> [Your assignment]
List every line in the items that contains the word "come", matching case exactly.

Saved data entries:

····················

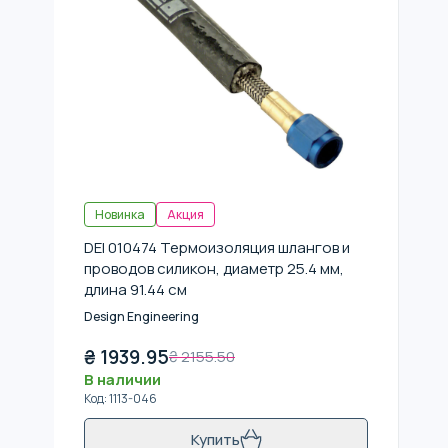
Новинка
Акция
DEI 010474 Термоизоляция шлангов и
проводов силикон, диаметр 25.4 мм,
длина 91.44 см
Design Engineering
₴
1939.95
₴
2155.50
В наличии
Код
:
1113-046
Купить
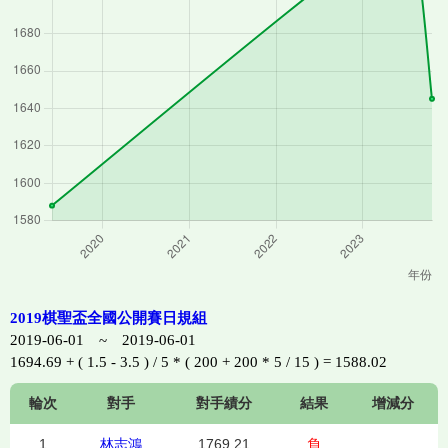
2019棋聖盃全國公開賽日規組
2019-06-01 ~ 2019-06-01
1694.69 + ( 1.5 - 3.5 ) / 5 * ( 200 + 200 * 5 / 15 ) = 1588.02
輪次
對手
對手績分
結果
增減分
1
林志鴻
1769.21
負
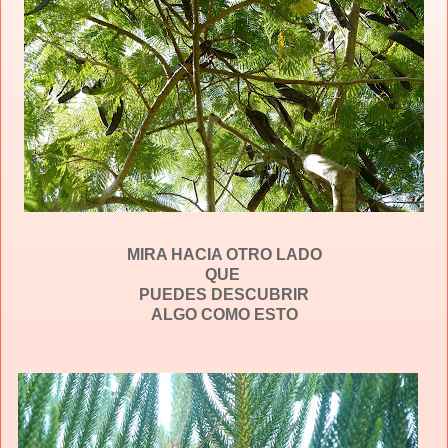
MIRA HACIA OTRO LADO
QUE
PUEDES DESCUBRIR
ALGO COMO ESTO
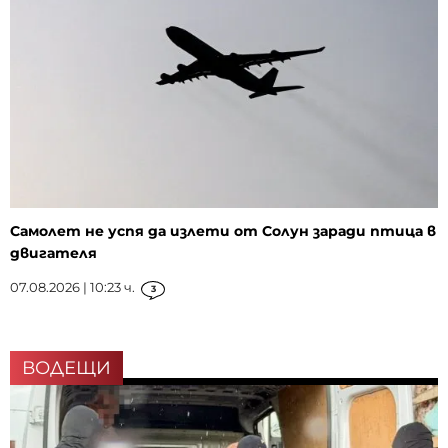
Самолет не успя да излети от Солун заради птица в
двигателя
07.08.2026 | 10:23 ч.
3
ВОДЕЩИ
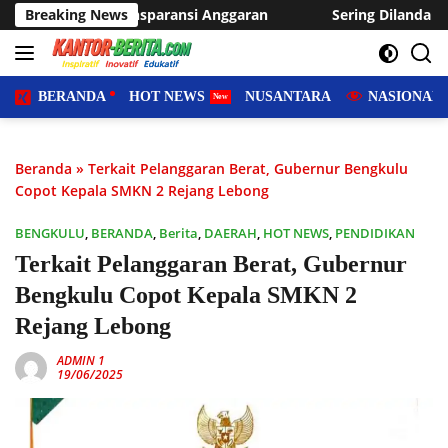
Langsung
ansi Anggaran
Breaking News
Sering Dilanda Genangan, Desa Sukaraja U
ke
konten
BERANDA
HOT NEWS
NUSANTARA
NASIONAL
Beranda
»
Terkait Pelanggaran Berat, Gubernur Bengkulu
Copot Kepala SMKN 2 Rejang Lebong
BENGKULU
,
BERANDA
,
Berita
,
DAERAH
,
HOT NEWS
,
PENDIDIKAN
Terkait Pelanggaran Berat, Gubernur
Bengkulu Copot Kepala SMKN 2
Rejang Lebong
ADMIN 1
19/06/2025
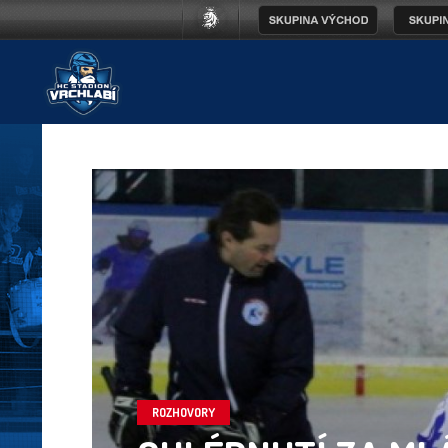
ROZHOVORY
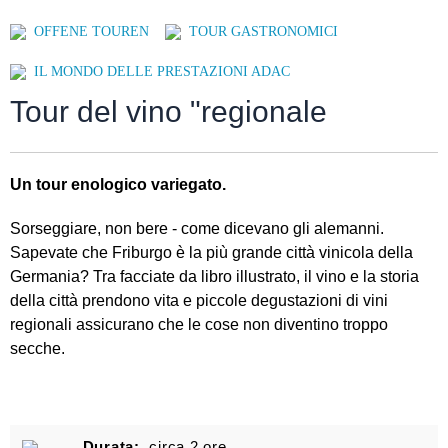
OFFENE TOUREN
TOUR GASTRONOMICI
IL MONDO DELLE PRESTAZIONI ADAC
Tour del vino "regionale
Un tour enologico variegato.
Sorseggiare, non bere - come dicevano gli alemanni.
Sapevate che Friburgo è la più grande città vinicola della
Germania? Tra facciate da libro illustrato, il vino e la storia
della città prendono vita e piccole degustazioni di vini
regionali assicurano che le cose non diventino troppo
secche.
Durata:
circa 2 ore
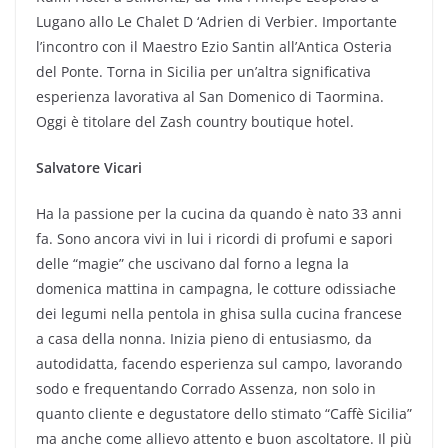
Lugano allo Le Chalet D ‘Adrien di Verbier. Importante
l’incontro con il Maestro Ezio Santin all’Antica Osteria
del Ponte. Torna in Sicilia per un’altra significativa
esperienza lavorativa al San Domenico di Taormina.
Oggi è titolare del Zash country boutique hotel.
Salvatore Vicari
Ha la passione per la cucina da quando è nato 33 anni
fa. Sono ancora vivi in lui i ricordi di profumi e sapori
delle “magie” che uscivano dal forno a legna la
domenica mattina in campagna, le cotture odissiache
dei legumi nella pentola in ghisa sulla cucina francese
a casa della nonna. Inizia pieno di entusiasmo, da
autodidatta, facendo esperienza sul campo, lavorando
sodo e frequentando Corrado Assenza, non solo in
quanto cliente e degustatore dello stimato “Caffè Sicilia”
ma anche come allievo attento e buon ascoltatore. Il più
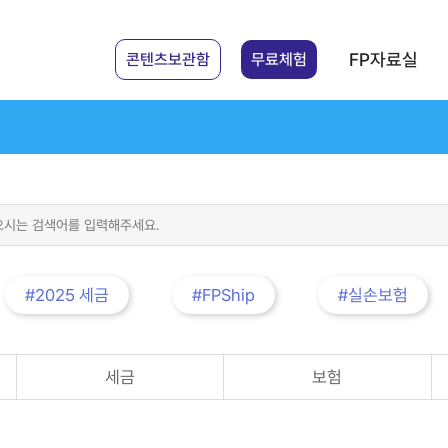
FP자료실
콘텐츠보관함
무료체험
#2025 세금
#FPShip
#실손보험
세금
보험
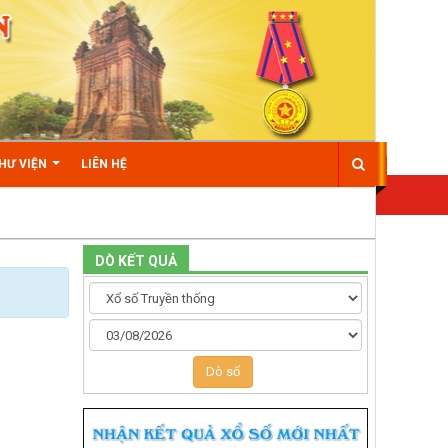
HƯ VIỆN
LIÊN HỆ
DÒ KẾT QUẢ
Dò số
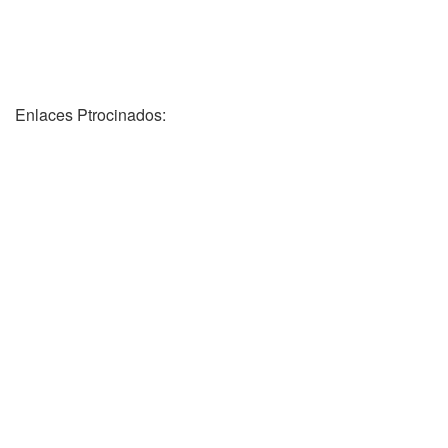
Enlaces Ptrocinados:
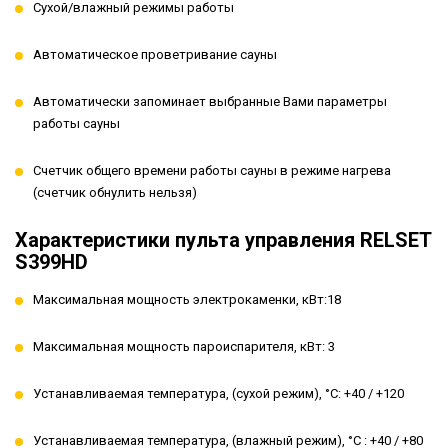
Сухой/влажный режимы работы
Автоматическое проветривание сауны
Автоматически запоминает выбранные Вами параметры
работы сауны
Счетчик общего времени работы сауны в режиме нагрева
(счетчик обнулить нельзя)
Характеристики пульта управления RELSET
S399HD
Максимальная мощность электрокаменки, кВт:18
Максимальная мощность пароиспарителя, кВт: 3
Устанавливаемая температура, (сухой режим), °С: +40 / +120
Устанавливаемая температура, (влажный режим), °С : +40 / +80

····················

> [Response]
Sorseggiare, non bere - come dicevano gli alemanni.
ma anche come allievo attento e buon ascoltatore. Il più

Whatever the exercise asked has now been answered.